Gilder: That's a real issue. A couple of months ago one of my editors was earnestly told by an AT&T lobbyist that he didn't think America was ready for this onslaught of bandwidth—and this guy was from AT&T! But I really believe that the new fiber-optic networks, where each fiber thread has 25,000 gigahertz in intrinsic capacity, is going to unleash an unlimited amount of bandwidth, because you can put thousands of these fiber threads in one sheaf!

The Herring: And from a social perspective, is there anything to fear?

Gilder: It is crucial that the NSA [National Security Agency] and the various constabularies stay awake on the job. We need to remember that we're still in an arms race, and we've got to win it! Our concern should not be focused on people stealing money over the Net, but on how small teams of terrorists, saboteurs, and violent enemies might use the technologies against the creators of technology.

The Herring: Inevitably, the entrepreneurial class will continue to develop technologies that provide remedies for terrorist activity.

Gilder: That's right!
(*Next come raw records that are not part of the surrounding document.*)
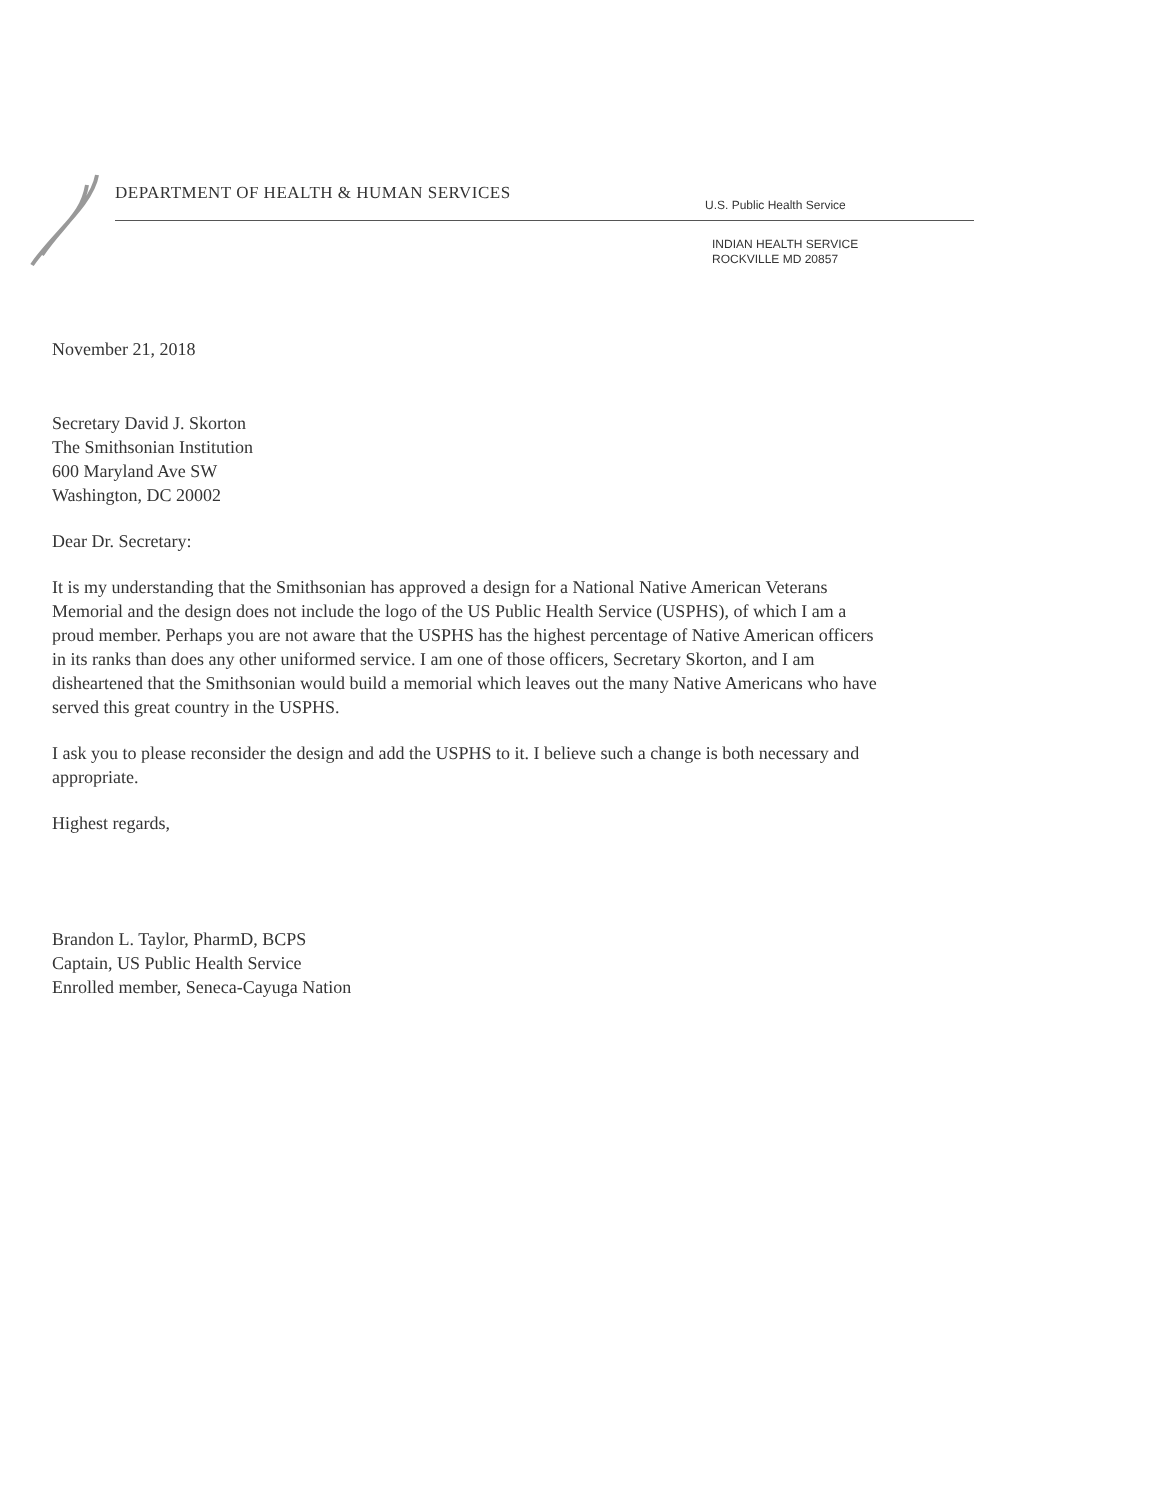DEPARTMENT OF HEALTH & HUMAN SERVICES
U.S. Public Health Service
INDIAN HEALTH SERVICE
ROCKVILLE MD 20857
November 21, 2018
Secretary David J. Skorton
The Smithsonian Institution
600 Maryland Ave SW
Washington, DC 20002
Dear Dr. Secretary:
It is my understanding that the Smithsonian has approved a design for a National Native American Veterans Memorial and the design does not include the logo of the US Public Health Service (USPHS), of which I am a proud member. Perhaps you are not aware that the USPHS has the highest percentage of Native American officers in its ranks than does any other uniformed service. I am one of those officers, Secretary Skorton, and I am disheartened that the Smithsonian would build a memorial which leaves out the many Native Americans who have served this great country in the USPHS.
I ask you to please reconsider the design and add the USPHS to it. I believe such a change is both necessary and appropriate.
Highest regards,
Brandon L. Taylor, PharmD, BCPS
Captain, US Public Health Service
Enrolled member, Seneca-Cayuga Nation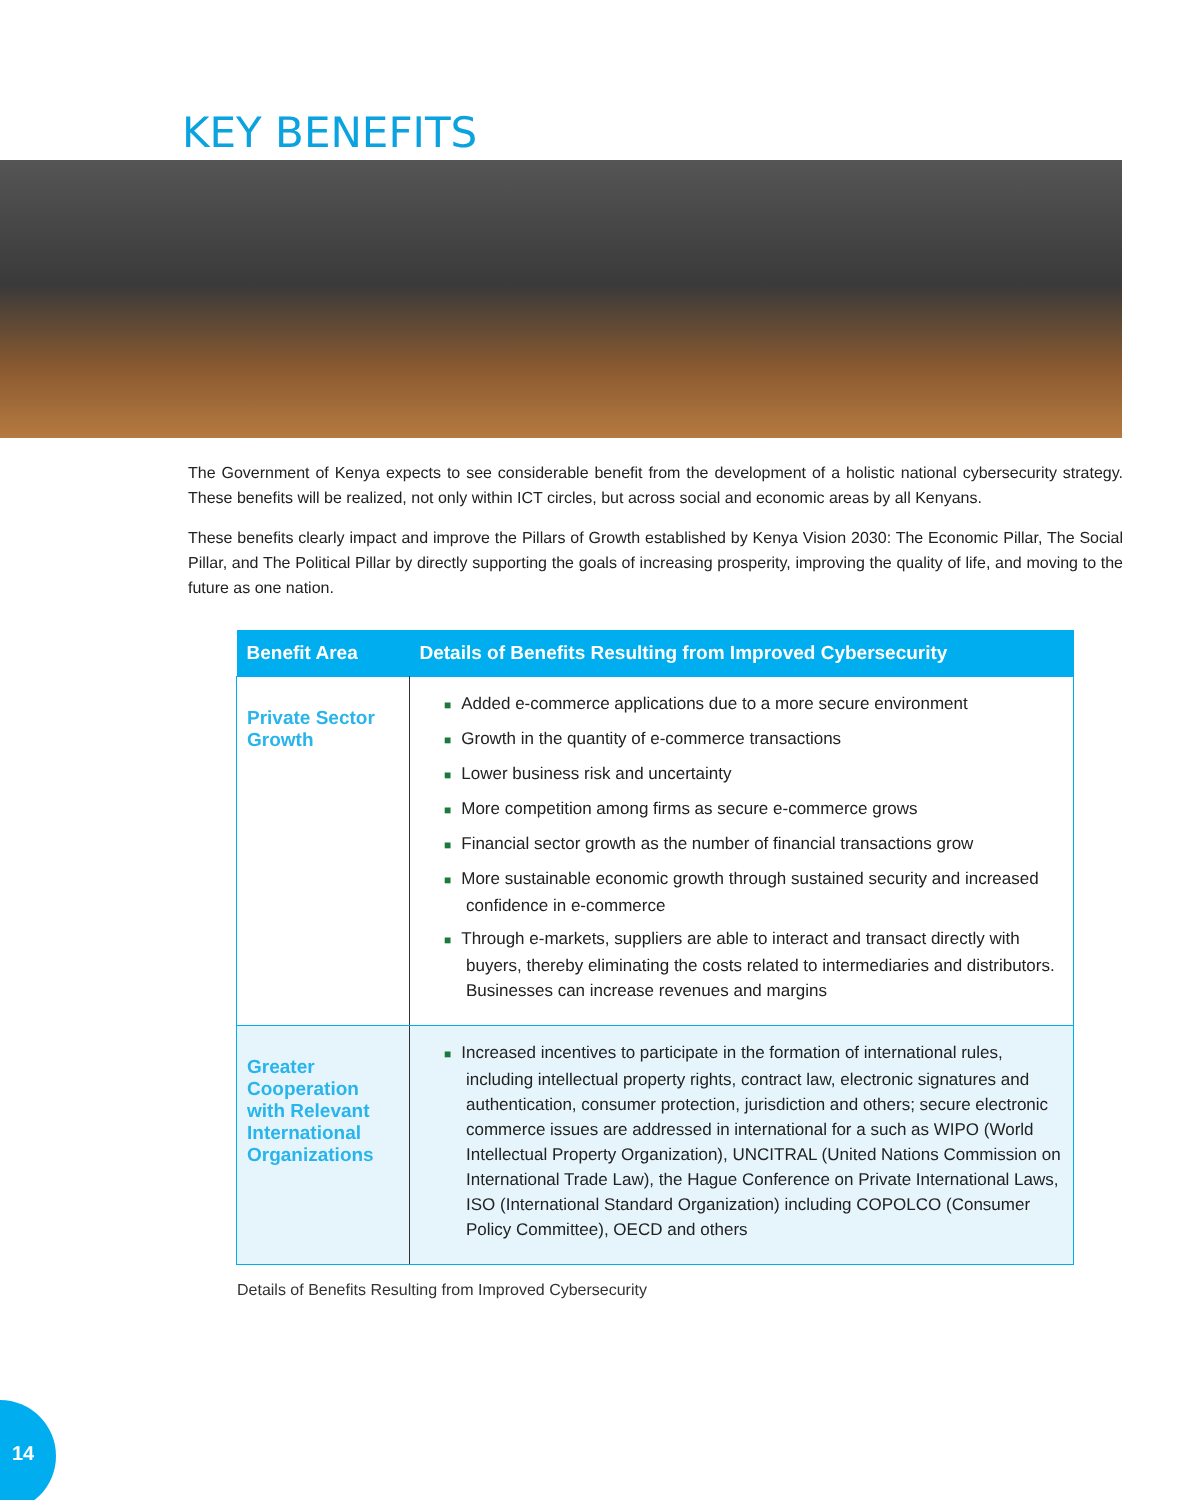KEY BENEFITS
The Government of Kenya expects to see considerable benefit from the development of a holistic national cybersecurity strategy. These benefits will be realized, not only within ICT circles, but across social and economic areas by all Kenyans.
These benefits clearly impact and improve the Pillars of Growth established by Kenya Vision 2030: The Economic Pillar, The Social Pillar, and The Political Pillar by directly supporting the goals of increasing prosperity, improving the quality of life, and moving to the future as one nation.
| Benefit Area | Details of Benefits Resulting from Improved Cybersecurity |
| --- | --- |
| Private Sector Growth | ■ Added e-commerce applications due to a more secure environment ■ Growth in the quantity of e-commerce transactions ■ Lower business risk and uncertainty ■ More competition among firms as secure e-commerce grows ■ Financial sector growth as the number of financial transactions grow ■ More sustainable economic growth through sustained security and increased confidence in e-commerce ■ Through e-markets, suppliers are able to interact and transact directly with buyers, thereby eliminating the costs related to intermediaries and distributors. Businesses can increase revenues and margins |
| Greater Cooperation with Relevant International Organizations | ■ Increased incentives to participate in the formation of international rules, including intellectual property rights, contract law, electronic signatures and authentication, consumer protection, jurisdiction and others; secure electronic commerce issues are addressed in international for a such as WIPO (World Intellectual Property Organization), UNCITRAL (United Nations Commission on International Trade Law), the Hague Conference on Private International Laws, ISO (International Standard Organization) including COPOLCO (Consumer Policy Committee), OECD and others |
Details of Benefits Resulting from Improved Cybersecurity
14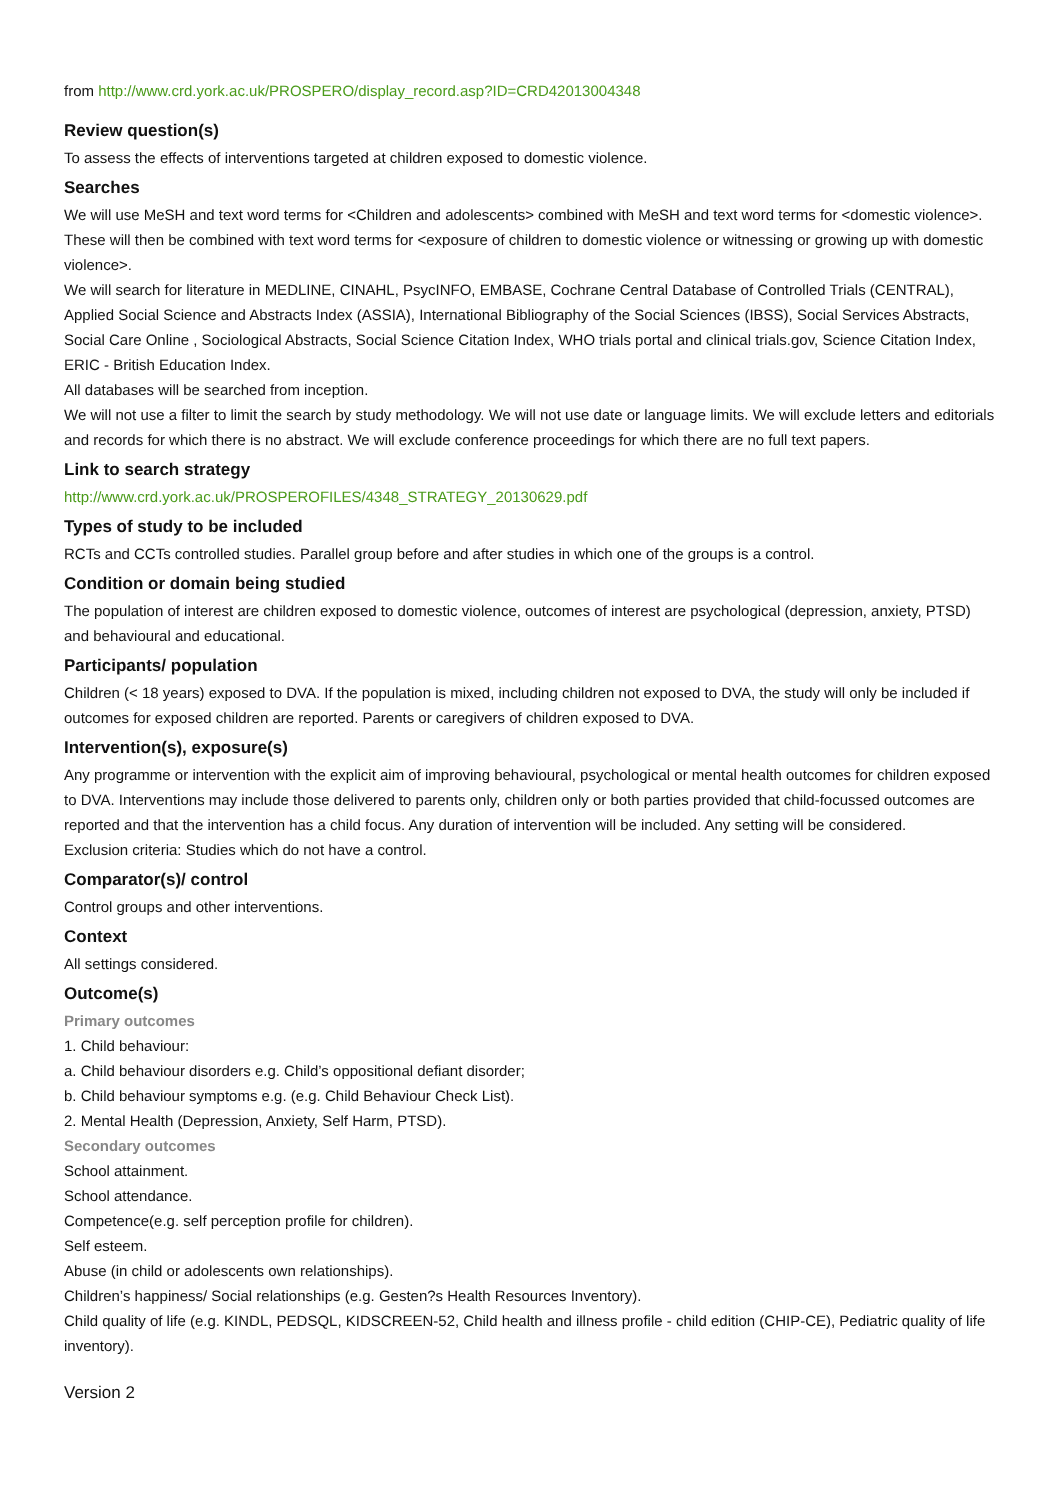from http://www.crd.york.ac.uk/PROSPERO/display_record.asp?ID=CRD42013004348
Review question(s)
To assess the effects of interventions targeted at children exposed to domestic violence.
Searches
We will use MeSH and text word terms for <Children and adolescents> combined with MeSH and text word terms for <domestic violence>. These will then be combined with text word terms for <exposure of children to domestic violence or witnessing or growing up with domestic violence>.
We will search for literature in MEDLINE, CINAHL, PsycINFO, EMBASE, Cochrane Central Database of Controlled Trials (CENTRAL), Applied Social Science and Abstracts Index (ASSIA), International Bibliography of the Social Sciences (IBSS), Social Services Abstracts, Social Care Online , Sociological Abstracts, Social Science Citation Index, WHO trials portal and clinical trials.gov, Science Citation Index, ERIC - British Education Index.
All databases will be searched from inception.
We will not use a filter to limit the search by study methodology. We will not use date or language limits. We will exclude letters and editorials and records for which there is no abstract. We will exclude conference proceedings for which there are no full text papers.
Link to search strategy
http://www.crd.york.ac.uk/PROSPEROFILES/4348_STRATEGY_20130629.pdf
Types of study to be included
RCTs and CCTs controlled studies. Parallel group before and after studies in which one of the groups is a control.
Condition or domain being studied
The population of interest are children exposed to domestic violence, outcomes of interest are psychological (depression, anxiety, PTSD) and behavioural and educational.
Participants/ population
Children (< 18 years) exposed to DVA. If the population is mixed, including children not exposed to DVA, the study will only be included if outcomes for exposed children are reported. Parents or caregivers of children exposed to DVA.
Intervention(s), exposure(s)
Any programme or intervention with the explicit aim of improving behavioural, psychological or mental health outcomes for children exposed to DVA. Interventions may include those delivered to parents only, children only or both parties provided that child-focussed outcomes are reported and that the intervention has a child focus. Any duration of intervention will be included. Any setting will be considered.
Exclusion criteria: Studies which do not have a control.
Comparator(s)/ control
Control groups and other interventions.
Context
All settings considered.
Outcome(s)
Primary outcomes
1. Child behaviour:
a. Child behaviour disorders e.g. Child’s oppositional defiant disorder;
b. Child behaviour symptoms e.g. (e.g. Child Behaviour Check List).
2. Mental Health (Depression, Anxiety, Self Harm, PTSD).
Secondary outcomes
School attainment.
School attendance.
Competence(e.g. self perception profile for children).
Self esteem.
Abuse (in child or adolescents own relationships).
Children’s happiness/ Social relationships (e.g. Gesten?s Health Resources Inventory).
Child quality of life (e.g. KINDL, PEDSQL, KIDSCREEN-52, Child health and illness profile - child edition (CHIP-CE), Pediatric quality of life inventory).
Version 2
Using various pattern-matching algorithms will make it possible to identify terrorists in crowds, and follow their tracks around the world.

The Herring: What do you think about the Clipper chip?

Gilder: It's the wrong mind-set. There is no mechanical solution to an enormously dynamic environment. I gather there is a real dispute between the NSA and the FBI about this stuff. The NSA has all the encryption technology, but it isn't allowed to share it with the FBI, so the FBI wants to control everybody with the Clipper chip—even at the cost of losing the industry overseas! Well, the NSA understands that it is very desirable to have American companies introducing and controlling these technologies, and the worst thing that could happen to our security in general is for the entire technology industry to move to China. So I think the NSA and the FBI need to get together and share technology, and work this stuff out.

The Herring: Switching gears for a second, what do you think about the consolidation going on in the entertainment business, such as the merger of Disney and Capital Cities/ABC?

Gilder: I take a certain prurient interest in them. You know, dinosaur couplings are kind of exciting, but I don't think these mergers are really where it's at. This fear that big companies such as Disney are going to control all content is really kind of ridiculous. Content is going to proliferate and become more decentralized. So while I think the film studios will continue to prosper because of better distribution, they will also have much more competition. The TV business, for example, is already suffering from the competition of the Internet and the Web, and this competition will become increasingly acute as Java animations and programming become more available
.
The Herring: Back to Mr. Gates for a moment. Have you read his new book, The Road Ahead?

Gilder: You mean the book where the cover shows Gates standing in the middle of the road earnestly trying to persuade everybody that he is not going to miss the bus! [Laughs]

The Herring: Or he's gonna be the bus.

Gilder: Right! I actually think that Microsoft is going to figure a lot out and contribute to the triumph of the Internet model. But this new model means that Microsoft will be less menacing and won't be able to control and dominate the computer industry. As a result, Microsoft may never exceed its peak market capitalization of $60+ billion when the stock was trading at $109 per share, with a P/E of 38, or something like that. But I was very impressed with Gates' performance with Java and shifting MSN to a Net-based publishing community. Compare that to IBM!

The Herring: What do you mean?

Gilder: IBM couldn't even get rid of OS/2. It just had too much NIH [not invented here] to get rid of OS/2 and embrace the Mac operating system. If IBM had done that, it would have changed the whole industry, and it would have been a perfectly appropriate strategy for both IBM and Apple. But they were just too obtuse to do that! And now IBM thinks it is so smart because it has a whole division devoted to the Internet! Well, like Bill Gates told me, his whole company is now devoted to the Internet.

The Herring: What about IBM's acquisition of Lotus?

Gilder: IBM was paying $3.8 billion for Lotus when at the time it could have bought the whole Internet for that much!